Она перебрала несколько. Потом отложила.
– Мам, – сказала она. – Это не псих. И не маньяк.
– Я знаю.
– Это кто-то, кто... кто понимает.
– Да.
Дашка посмотрела на меня. Глаза у неё были красные.
– Надо найти.
– Зачем?
– Поблагодарить.
Я покачала головой.
– Тот, кто это пишет – не хочет благодарности. Иначе бы подписался.
– И что – так и будем не знать?
Я пожала плечами.
– До сих пор было нормально.
Дашка не ответила. Только убрала прядь за ухо – раз, другой, третий.
Она уехала через два дня. Обещала приезжать чаще. Я знала – не приедет. У неё работа, своя жизнь, свои проблемы.
Но записки – они никуда не денутся.
И это было главное.
***
Клавдию Ивановну с пятого этажа я знала плохо.
Тихая старушка под восемьдесят.
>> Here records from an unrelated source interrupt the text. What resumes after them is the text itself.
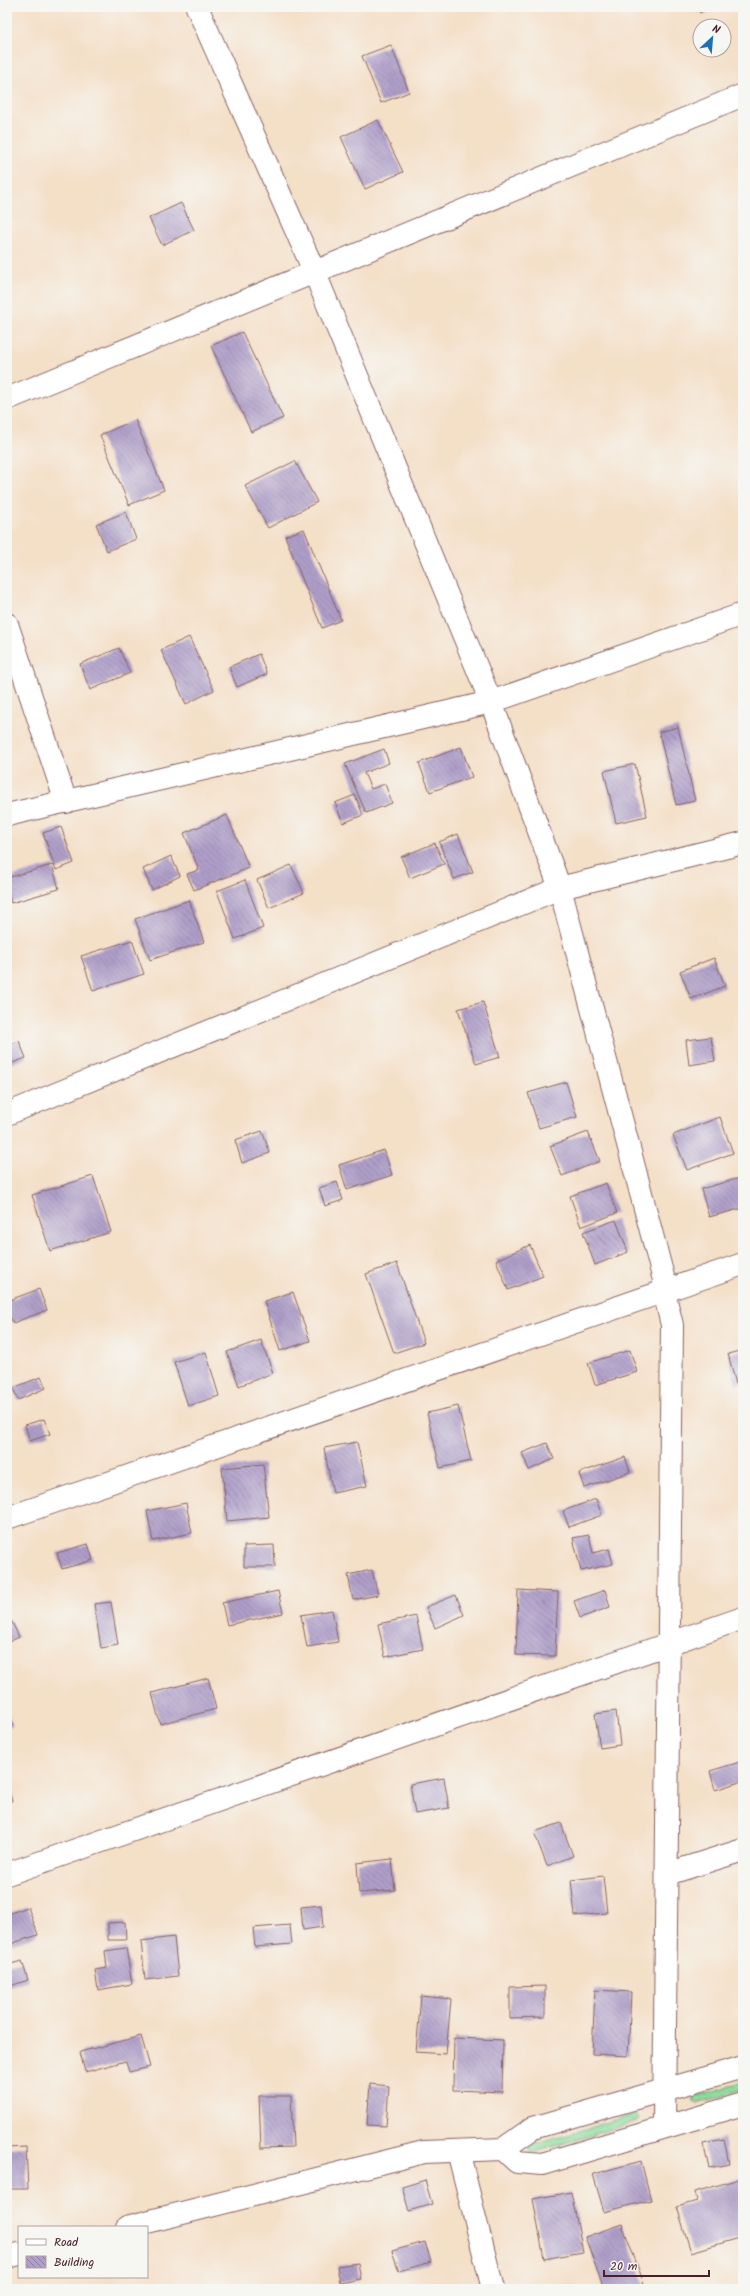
<svg xmlns="http://www.w3.org/2000/svg" width="750" height="2296" font-family="Kalam,sans-serif">
<style>
.green{fill:#8adb9c;stroke:#6a7d64}
.building{fill:url(#building-back-hatch)}
.lines{fill:none;stroke-linecap:round;stroke-linejoin:round}
.minor-casing{stroke:#866262;stroke-width:24}
.minor{stroke:#fff;stroke-width:22}
</style>
<defs>
<pattern id="building-back-hatch" width="6" height="6" patternUnits="userSpaceOnUse"><rect width="6" height="6" fill="#af9fc9"/><path d="M-1 5l2 2M0 0l6 6M5-1l2 2" fill="none" stroke="#9081a3"/></pattern>
</defs>
<rect width="100%" height="100%" fill="#f6f6f2"/>
<filter id="ink" filterUnits="userSpaceOnUse"><feTurbulence type="fractalNoise" baseFrequency=".025" numOctaves="2"/><feDisplacementMap in="SourceGraphic" scale="8" xChannelSelector="R" yChannelSelector="G"/><feConvolveMatrix kernelMatrix="1 2 1 2 8 2 1 2 1" color-interpolation-filters="sRGB"/></filter>
<filter id="wash" filterUnits="userSpaceOnUse"><feTurbulence type="fractalNoise" baseFrequency=".012" numOctaves="4" result="noise"/><feDisplacementMap in="SourceGraphic" scale="16" xChannelSelector="R" yChannelSelector="G"/><feGaussianBlur stdDeviation="0.9" result="paint"/><feColorMatrix in="noise" values="0 0 0 0 0 0 0 0 0 0 0 0 0 0 0 0 0 1.4 0 .05"/><feComposite in="paint" operator="in"/></filter>
<g filter="url(#wash)">
<rect width="100%" height="100%" fill="#f4dfc7"/>
<g class="green">
<path d="M 743,2082 L 743,2090 L 696,2104 L 692,2100 L 694,2097 Z"/>
<path d="M 636,2114 L 640,2119 L 638,2121 L 532,2153 L 529,2151 L 530,2145 Z"/>
</g>
<g id="blocks">
<g class="building">
<path d="M 696,7 L 711,7 L 700,13 Z"/>
<path d="M 391,45 L 409,92 L 381,103 L 362,56 Z"/>
<path d="M 378,120 L 403,172 L 365,189 L 341,137 Z"/>
<path d="M 181,203 L 194,230 L 162,245 L 149,218 Z"/>
<path d="M 242,332 L 283,418 L 251,432 L 211,346 Z"/>
<path d="M 135,420 L 164,490 L 129,505 L 100,435 Z"/>
<path d="M 295,461 L 317,502 L 268,528 L 245,486 Z"/>
<path d="M 126,512 L 136,539 L 107,551 L 96,524 Z"/>
<path d="M 304,529 L 341,620 L 322,628 L 285,536 Z"/>
<path d="M 189,637 L 214,690 L 186,704 L 161,650 Z"/>
<path d="M 119,648 L 130,673 L 90,690 L 80,664 Z"/>
<path d="M 259,654 L 267,674 L 237,687 L 229,667 Z"/>
<path d="M 678,727 L 695,801 L 676,805 L 659,732 Z"/>
<path d="M 461,747 L 472,777 L 430,792 L 419,763 Z"/>
<path d="M 384,749 L 389,763 L 364,773 L 371,789 L 385,784 L 392,803 L 366,813 L 345,764 Z"/>
<path d="M 635,764 L 647,816 L 616,823 L 604,771 Z"/>
<path d="M 355,795 L 363,815 L 343,823 L 335,803 Z"/>
<path d="M 227,815 L 249,868 L 194,890 L 187,874 L 199,870 L 184,833 Z"/>
<path d="M 61,827 L 74,863 L 56,870 L 43,833 Z"/>
<path d="M 458,834 L 473,872 L 454,879 L 439,842 Z"/>
<path d="M 435,843 L 444,864 L 410,878 L 401,857 Z"/>
<path d="M 171,856 L 180,876 L 152,890 L 143,869 Z"/>
<path d="M 52,865 L 59,889 L 11,903 L 7,888 L 7,878 Z"/>
<path d="M 291,865 L 304,893 L 269,908 L 257,880 Z"/>
<path d="M 245,880 L 263,928 L 235,939 L 217,891 Z"/>
<path d="M 189,900 L 204,942 L 150,960 L 135,919 Z"/>
<path d="M 132,940 L 144,974 L 93,991 L 81,956 Z"/>
<path d="M 714,958 L 725,986 L 691,999 L 680,971 Z"/>
<path d="M 483,1002 L 500,1057 L 476,1064 L 458,1009 Z"/>
<path d="M 711,1037 L 715,1061 L 689,1065 L 686,1040 Z"/>
<path d="M 19,1041 L 26,1058 L 7,1065 L 7,1045 Z"/>
<path d="M 566,1082 L 577,1117 L 539,1128 L 528,1093 Z"/>
<path d="M 720,1117 L 733,1153 L 687,1170 L 673,1135 Z"/>
<path d="M 262,1131 L 270,1153 L 242,1163 L 235,1140 Z"/>
<path d="M 588,1132 L 600,1161 L 562,1176 L 550,1146 Z"/>
<path d="M 384,1150 L 392,1175 L 347,1190 L 339,1165 Z"/>
<path d="M 93,1176 L 111,1232 L 50,1251 L 32,1195 Z"/>
<path d="M 743,1177 L 743,1208 L 709,1217 L 701,1189 Z"/>
<path d="M 337,1182 L 343,1200 L 325,1206 L 319,1188 Z"/>
<path d="M 606,1183 L 617,1213 L 581,1227 L 570,1196 Z"/>
<path d="M 616,1220 L 628,1252 L 595,1265 L 583,1232 Z"/>
<path d="M 530,1245 L 543,1276 L 508,1290 L 496,1260 Z"/>
<path d="M 397,1263 L 424,1343 L 394,1353 L 366,1274 Z"/>
<path d="M 39,1289 L 47,1310 L 13,1323 L 7,1308 L 7,1301 Z"/>
<path d="M 293,1292 L 310,1341 L 280,1351 L 264,1301 Z"/>
<path d="M 261,1340 L 273,1373 L 239,1386 L 227,1352 Z"/>
<path d="M 630,1350 L 637,1372 L 595,1385 L 588,1363 Z"/>
<path d="M 743,1350 L 743,1382 L 736,1384 L 728,1354 Z"/>
<path d="M 206,1352 L 219,1396 L 188,1406 L 174,1362 Z"/>
<path d="M 41,1377 L 46,1388 L 18,1400 L 13,1388 Z"/>
<path d="M 458,1406 L 471,1461 L 440,1468 L 427,1413 Z"/>
<path d="M 44,1419 L 50,1434 L 30,1441 L 25,1425 Z"/>
<path d="M 357,1442 L 367,1486 L 333,1493 L 324,1448 Z"/>
<path d="M 547,1443 L 554,1459 L 529,1470 L 522,1453 Z"/>
<path d="M 625,1457 L 630,1472 L 584,1488 L 579,1473 Z"/>
<path d="M 263,1464 L 269,1517 L 227,1521 L 222,1468 Z"/>
<path d="M 596,1499 L 602,1515 L 569,1527 L 563,1511 Z"/>
<path d="M 186,1503 L 192,1533 L 153,1541 L 147,1511 Z"/>
<path d="M 589,1535 L 593,1553 L 609,1549 L 613,1564 L 581,1571 L 573,1538 Z"/>
<path d="M 88,1544 L 93,1560 L 62,1569 L 57,1553 Z"/>
<path d="M 274,1545 L 275,1567 L 244,1567 L 244,1546 Z"/>
<path d="M 372,1570 L 378,1595 L 353,1600 L 348,1575 Z"/>
<path d="M 518,1590 L 558,1592 L 555,1656 L 516,1655 Z"/>
<path d="M 605,1590 L 610,1607 L 580,1618 L 574,1601 Z"/>
<path d="M 278,1591 L 283,1613 L 227,1625 L 222,1603 Z"/>
<path d="M 456,1595 L 464,1615 L 435,1628 L 426,1607 Z"/>
<path d="M 111,1602 L 118,1645 L 101,1648 L 94,1604 Z"/>
<path d="M 332,1610 L 338,1642 L 307,1647 L 301,1615 Z"/>
<path d="M 416,1616 L 423,1649 L 385,1657 L 378,1624 Z"/>
<path d="M 11,1620 L 19,1637 L 7,1643 L 7,1622 Z"/>
<path d="M 208,1678 L 216,1709 L 160,1724 L 152,1693 Z"/>
<path d="M 616,1711 L 620,1745 L 600,1748 L 595,1714 Z"/>
<path d="M 7,1712 L 13,1725 L 7,1727 Z"/>
<path d="M 743,1761 L 743,1781 L 715,1790 L 710,1771 Z"/>
<path d="M 444,1778 L 449,1808 L 415,1814 L 410,1784 Z"/>
<path d="M 7,1784 L 12,1801 L 7,1802 Z"/>
<path d="M 561,1823 L 573,1856 L 547,1866 L 534,1832 Z"/>
<path d="M 392,1859 L 395,1890 L 359,1893 L 357,1863 Z"/>
<path d="M 603,1876 L 607,1913 L 575,1916 L 571,1880 Z"/>
<path d="M 321,1905 L 323,1927 L 303,1930 L 301,1907 Z"/>
<path d="M 28,1907 L 38,1935 L 7,1945 L 7,1914 Z"/>
<path d="M 125,1922 L 126,1940 L 108,1940 L 108,1923 Z"/>
<path d="M 290,1925 L 292,1944 L 255,1947 L 253,1928 Z"/>
<path d="M 174,1937 L 178,1976 L 145,1980 L 141,1941 Z"/>
<path d="M 126,1948 L 132,1984 L 98,1990 L 95,1970 L 107,1968 L 105,1951 Z"/>
<path d="M 22,1961 L 28,1980 L 7,1987 L 7,1965 Z"/>
<path d="M 545,1986 L 545,2017 L 510,2018 L 510,1987 Z"/>
<path d="M 595,1990 L 631,1992 L 628,2056 L 592,2054 Z"/>
<path d="M 421,1996 L 451,1999 L 446,2054 L 416,2052 Z"/>
<path d="M 141,2036 L 150,2067 L 129,2072 L 126,2061 L 85,2072 L 80,2052 Z"/>
<path d="M 454,2038 L 503,2040 L 502,2092 L 453,2090 Z"/>
<path d="M 370,2084 L 389,2086 L 386,2126 L 367,2125 Z"/>
<path d="M 259,2096 L 291,2096 L 293,2147 L 261,2148 Z"/>
<path d="M 724,2139 L 729,2164 L 709,2168 L 703,2143 Z"/>
<path d="M 26,2147 L 28,2189 L 7,2189 L 7,2148 Z"/>
<path d="M 641,2161 L 651,2200 L 604,2212 L 593,2174 Z"/>
<path d="M 742,2178 L 743,2237 L 691,2252 L 677,2207 L 697,2201 L 695,2192 Z"/>
<path d="M 425,2180 L 432,2204 L 409,2211 L 402,2187 Z"/>
<path d="M 571,2192 L 583,2252 L 544,2259 L 533,2199 Z"/>
<path d="M 622,2224 L 646,2289 L 604,2289 L 585,2237 Z"/>
<path d="M 425,2242 L 431,2262 L 399,2271 L 392,2251 Z"/>
<path d="M 358,2263 L 361,2279 L 340,2283 L 337,2266 Z"/>
</g>
</g>
</g>
<g filter="url(#ink)">
<use href="#blocks" fill-opacity="0" stroke="#866262" stroke-width="1"/>
<g class="lines">
<g class="minor-casing">
<g id="minor">
<path d="M 197,7 L 314,271 L 491,702 L 560,888 L 664,1280 L 664,1292 L 672,1325 L 664,2127"/>
<path d="M 7,399 L 743,95"/>
<path d="M 7,624 L 66,802"/>
<path d="M 7,815 L 491,702 L 743,614"/>
<path d="M 7,1114 L 560,888 L 743,843"/>
<path d="M 7,1518 L 743,1264"/>
<path d="M 7,1874 L 743,1618"/>
<path d="M 667,1874 L 743,1850"/>
<path d="M 503,2149 L 517,2162 L 542,2164 L 743,2104"/>
<path d="M 458,2151 L 493,2289"/>
<path d="M 127,2227 L 424,2152 L 503,2149 L 533,2128 L 743,2067"/>
<path d="M 7,2257 L 19,2254"/>
</g>
</g>
<use href="#minor" class="minor"/>
</g>
</g>
<rect width="750" height="2296" fill="none" stroke="#f6f6f2" stroke-width="24"/>
<rect x="18" y="2226" width="130" height="52" fill="#f6f6f2" stroke="#b1a0a2"/>
<rect x="26" y="2239" width="20" height="6" fill="#ffffff" stroke="#b1a0a2"/>
<text x="54" y="2246" font-size="12" fill="#4a1f2b">Road</text>
<rect x="26" y="2256" width="20" height="12" fill="url(#building-back-hatch)" stroke="#b1a0a2"/>
<text x="54" y="2266" font-size="12" fill="#4a1f2b">Building</text>
<g transform="translate(712 38) rotate(26)"><circle r="19" fill="#f6f6f2" stroke="#b1a0a2"/>
<path d="M0-3L7 15L0 10L-7 15Z" fill="#1f6fb2"/>
<text y="-6" font-size="11" font-weight="bold" text-anchor="middle" fill="#4a1f2b">N</text>
</g>
<path d="M604 2270v6h105v-6" fill="none" stroke="#4a1f2b" stroke-width="2"/>
<text x="610" y="2270" font-size="12" fill="#4a1f2b" stroke="#f6f6f2" stroke-width="3" paint-order="stroke">20 m</text>
</svg>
Маленькая, сухонькая, с тонкими губами и глазами цвета выцветшего неба. Никогда не здоровалась первой. Никогда не приходила на собрания подъезда. Никогда не участвовала в сплетнях, которые Валентина разносила по этажам с упорством почтальона.
Жила одна. Держала кота – рыжего, пушистого, с наглой мордой. Иногда я видела её на лестнице – она спускалась медленно, держась за перила, но никогда не опиралась на стену. Упрямая.
Мы не разговаривали. Здоровались кивком – и расходились.
Только один раз – пять лет назад, девятого мая – я увидела её во дворе. Она стояла у подъезда с портретом. Молодой мужчина в военной форме. Красивый, улыбающийся. На обороте рамки была надпись, но я не разглядела.
Я подумала – дед. Или отец. Не спросила.
Мы не разговаривали.
А потом она упала.
***
Это случилось в среду.
Я вернулась с работы около шести. У подъезда стояла скорая. Жёлтые мигалки резали глаза. Люди столпились у входа – Валентина, Пётр Семёнович, незнакомая женщина с третьего этажа.
– Что случилось? – спросила я.
– Клавдия Ивановна! – Валентина уже командовала, как всегда. – С пятого! Упала в ванной, лежала сутки! Хорошо, что водопроводчик пришёл – затопила соседей снизу!
Носилки вынесли из подъезда. Маленькая фигурка под одеялом. Лицо серое, восковое. Глаза закрыты.
– Жива? – спросил кто-то.
– Жива, жива. В сознании даже была, когда нашли. Сама ключи дала от квартиры.
Скорую проводили взглядами. Она уехала медленно, без сирены.
Подъезд начал расходиться. А Валентина осталась стоять у двери с ключами в руке.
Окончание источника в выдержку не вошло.